She covered her mouth, squeezing her eyes tight. A tiny tremble shook her ghostly body. If I hadn’t been looking for it, I wouldn’t have even noticed.
“If Crom is allowed back into this world, you will never know joy again. You will only know pain. Babies will be born to be sacrificed. He will blot out the sun and make it rain brimstone. Nothing will grow. Everything will die.”
“Why does he hate this world so much?”
“Crom was an orphan—shunned from his village due to his magic. People thought differently back then about magic. It was seen as a curse rather than a blessing among some humans or whatever they were called back then. They sent Crom into the wild. Into the desert, where he earned a following in the fighting Rasa pits. Eventually, he became their king. The only king they’d ever have. Crom used them to spread his influence, conquering other tribes until he made his way out of the desert back to his homeland.”
“I thought he was half elf and half sylph?”
She shrugged. “He could have been. His history has turned to myth in the millennium since his reign. Even my memory is cloudy.”
I swallowed the dread pooling in my stomach.
“So, these kingdoms he won favor with… he slaughtered them, didn’t he?”
“That was the first time I heard a whisper of his name. He gave the desert back to the Rasa and took his place on the SkullThrone of his home tribe. By then, no one recognized him, and he became a god to the people who once shunned him.”
The hair on my arms pricked at her words.
“And then?”
She picked up one of my cigarettes and held it to her pale lips, lighting it on the nearest candle.
“And then it went as most things go. They start small, like a pebble in a hoof that festers and lames the horse.” Smoke billowed from her mouth. “He was smart about it, banding together those the gods left behind. People with nothing to lose make the best zealots. Gods like Eoghan—the Alder King and I didn’t think much of it. The desert had been returned to the Rasa. What did we care if a few rogue clans banded together?”
“But it wasn’t just a few rogue clans, was it?” A question I already knew the answer to.
She shook her head. “No, he spread his roots deep, turning the mages to his cause. Things went downhill quickly once he got his claws in them. He used them to glamour his armies to feel no fear or pain.”
“Sounds familiar,” I said, lighting a cigarette of my own and letting the smoke fizzle in my lungs. “When did he become obsessed with the origins of magic?”
She gave me a coy look. “That is the natural order of things, isn’t it? Once you get a taste of power, it’ll never be enough. Crom thought if he could find the Trinity’s rumored Wells, he could become them. And he almost succeeded. Until the sylph, humans, and elves banded together to take him on.”
“So now Erissa’s got a new plaything in Gideon.”
“He does seem to fit the bill. Handsome, arrogant, brutal.”
I ashed my cigarette on the glass tray. “What I can’t figure out, is her end game. Is she trying to resurrect Crom or recreate him?”
The Morrigan nodded. “Could be either. Could be neither. Erissa is a deep thinker. She’s been planning this for centuries. She won’t go down easily. And if I were you, I’d watch my back. I have no doubt she’s hired someone to take you out.”

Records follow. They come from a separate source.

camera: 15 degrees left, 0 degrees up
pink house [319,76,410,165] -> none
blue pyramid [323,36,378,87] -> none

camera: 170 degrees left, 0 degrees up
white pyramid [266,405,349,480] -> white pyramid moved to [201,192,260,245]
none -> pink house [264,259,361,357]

“Let her try,” I said, putting out my cigarette.
Baylis was still asleep when I entered the healer’s chambers.
“I don’t think she’s slept this soundly since we returned,” I said to the woman mixing tonics.
“I barely gave her any valerian root. She should’ve woken by now.”

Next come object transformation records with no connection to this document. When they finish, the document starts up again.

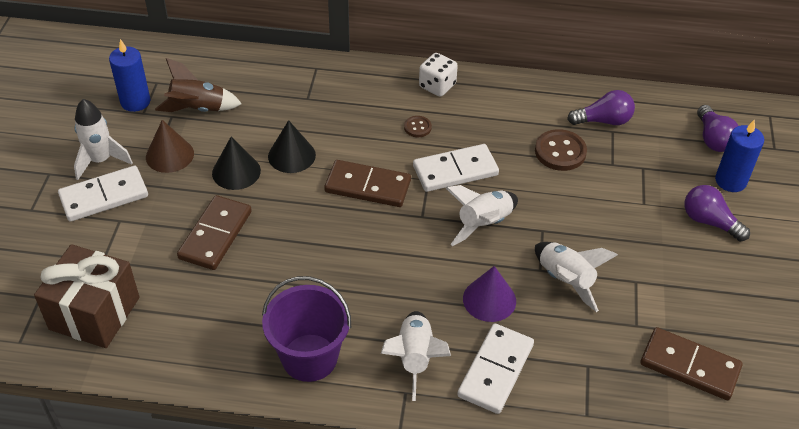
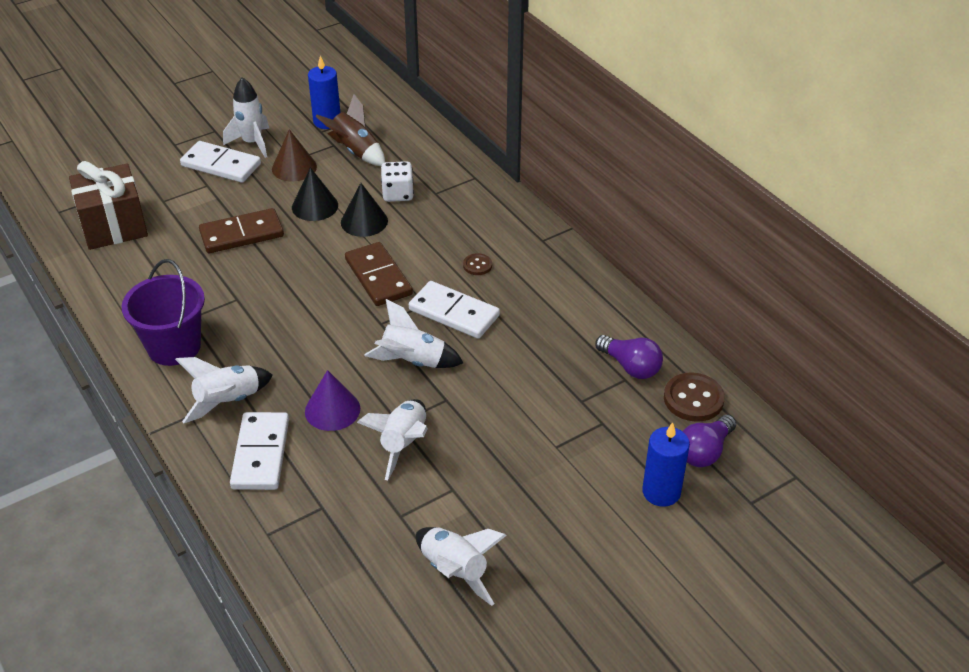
camera: 50 degrees right, 5 degrees down
white dice [419,53,458,97] -> white dice moved to [381,161,414,202]
white domino [457,323,534,414] -> white domino turned 75 degrees counterclockwise [230,412,289,490]
brown button [535,129,587,171] -> brown button moved to [664,372,725,422]
brown domino [640,327,743,400] -> none
purple light bulb [684,185,750,242] -> none
none -> white rocket [416,527,507,606]

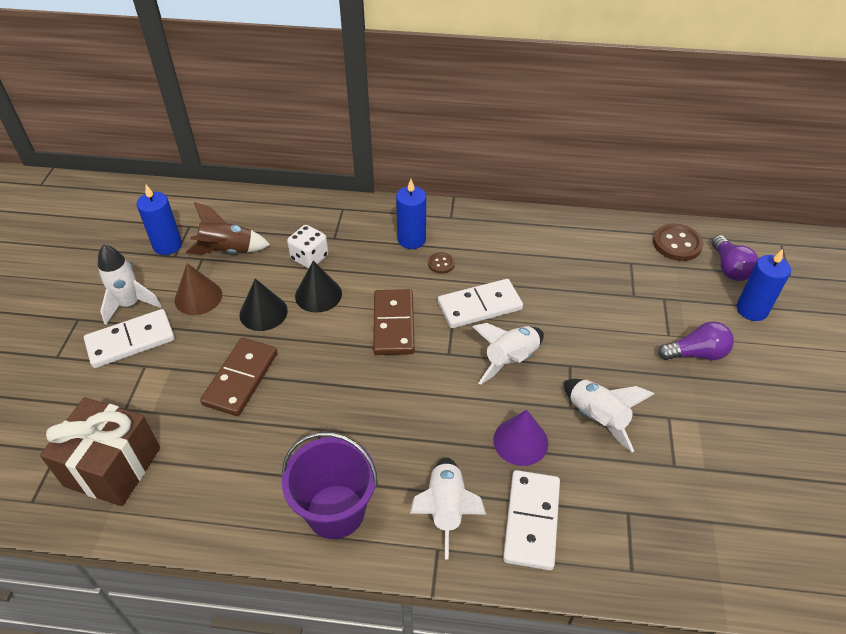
camera: 50 degrees left, 5 degrees up
white domino [230,412,289,490] -> white domino turned 60 degrees clockwise [503,470,560,570]
brown domino [345,242,413,306] -> brown domino turned 75 degrees clockwise [373,289,415,355]
white rocket [416,527,507,606] -> none
purple light bulb [595,335,663,379] -> purple light bulb moved to [658,321,734,360]
none -> blue candle [396,179,426,249]

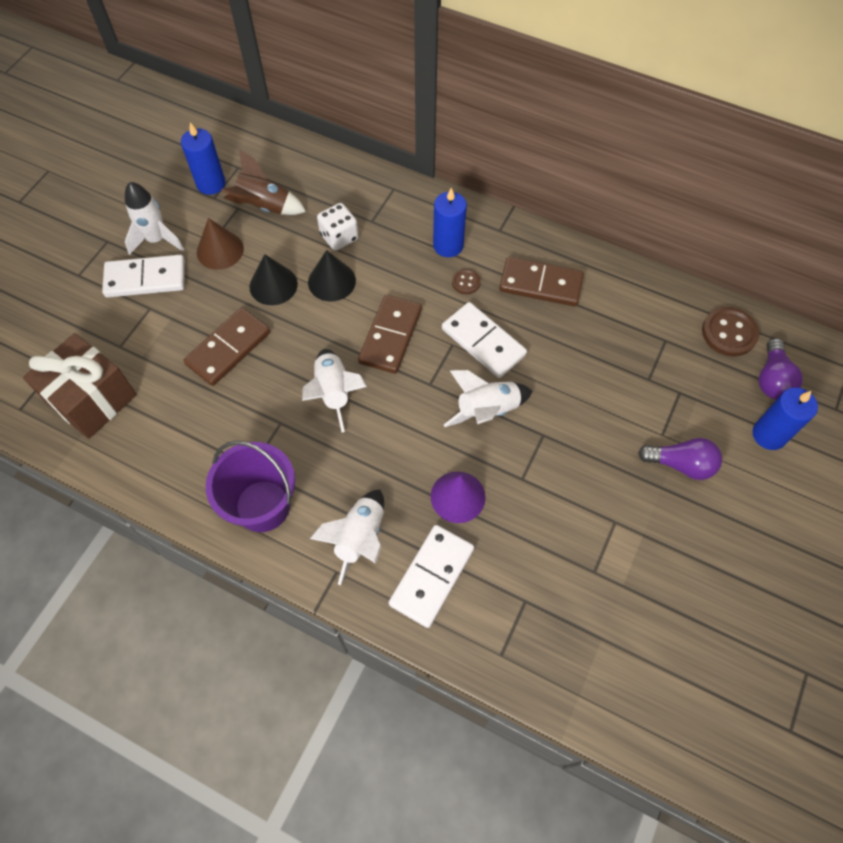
camera: 20 degrees right, 15 degrees up
white domino [438,279,523,328] -> white domino turned 45 degrees clockwise [442,302,527,378]
white rocket [564,379,654,453] -> white rocket moved to [302,349,367,433]
none -> brown domino [499,257,584,306]

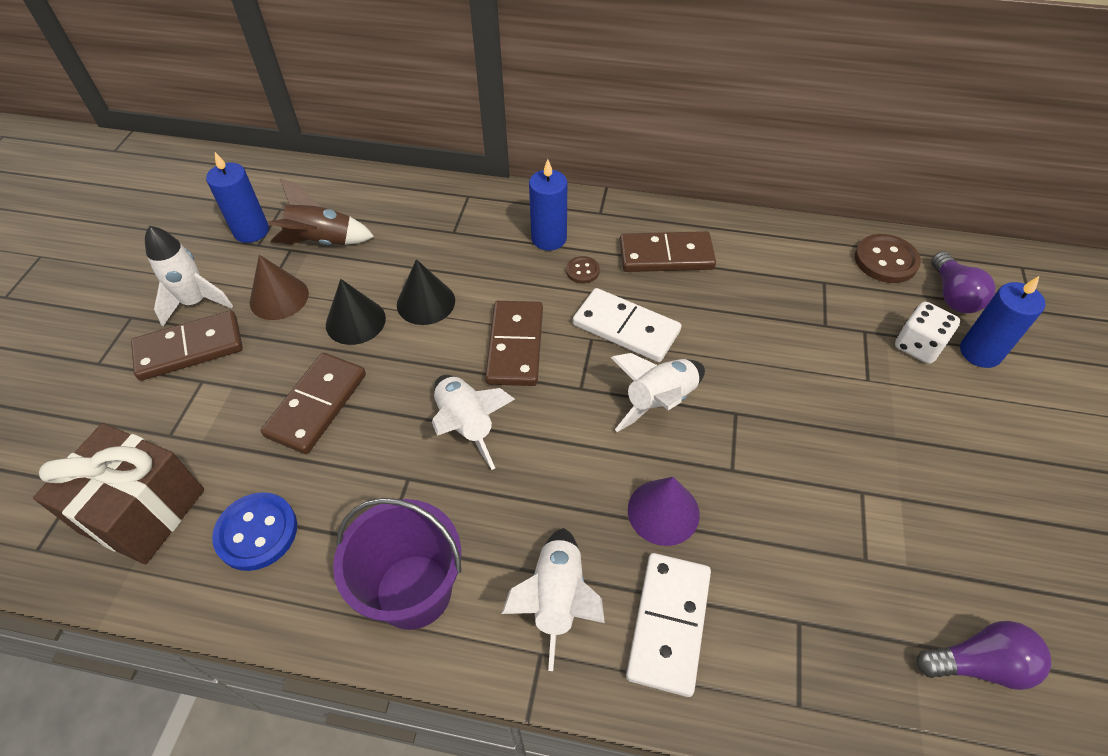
camera: 15 degrees left, 10 degrees down
white domino [102,255,185,298] -> brown domino [131,310,243,381]
white dice [317,203,358,251] -> white dice moved to [895,302,960,364]
purple light bulb [638,438,722,480] -> purple light bulb moved to [916,621,1051,690]
none -> blue button [212,492,297,571]

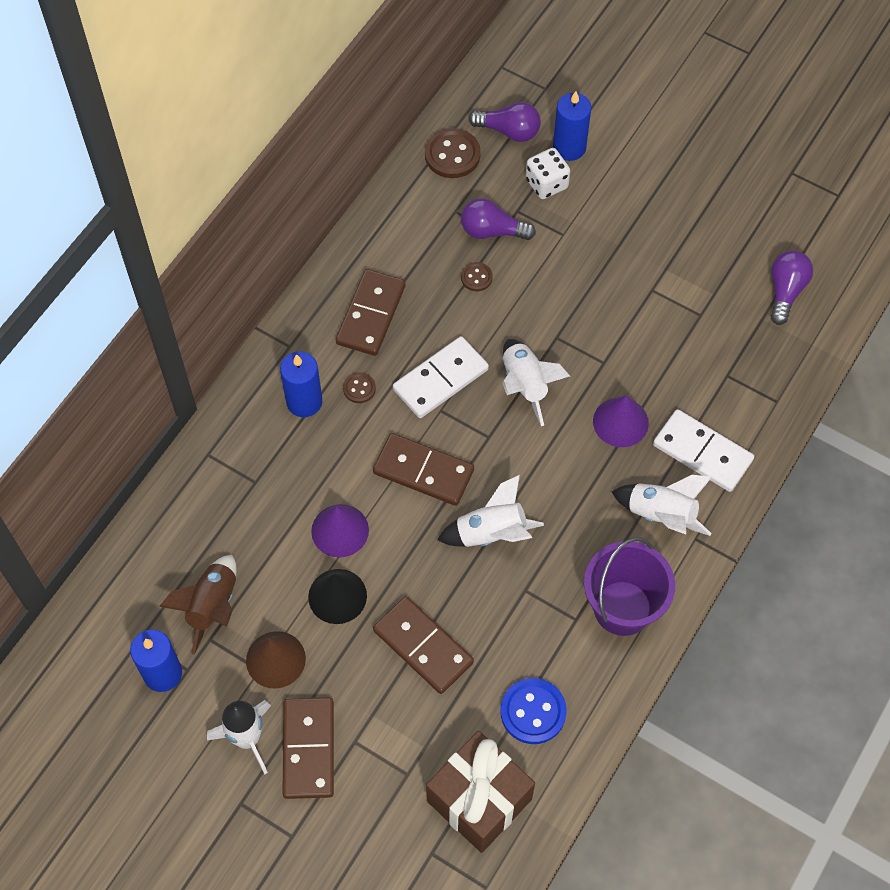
camera: 70 degrees left, 10 degrees up
black cone [397,259,455,325] -> purple cone [311,504,369,557]
none -> purple light bulb [461,198,536,240]
none -> brown button [461,262,493,291]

I touched my sister’s shoulder, gently rattling her. Eyes dashed beneath veined lids. I tried shaking her a bit harder.
“Baylis, it’s time to get up.”
She thrashed violently like she had when Erissa controlled her mind.
“Baylis, Baylis!” I tried to hold her down.
The healer rushed to my side. “Try to hold her as still as possible.” She took a vial of green liquid from her pocket, lifted Baylis’s chin, and poured it down her throat. Almost instantly, her gray eyes fluttered open.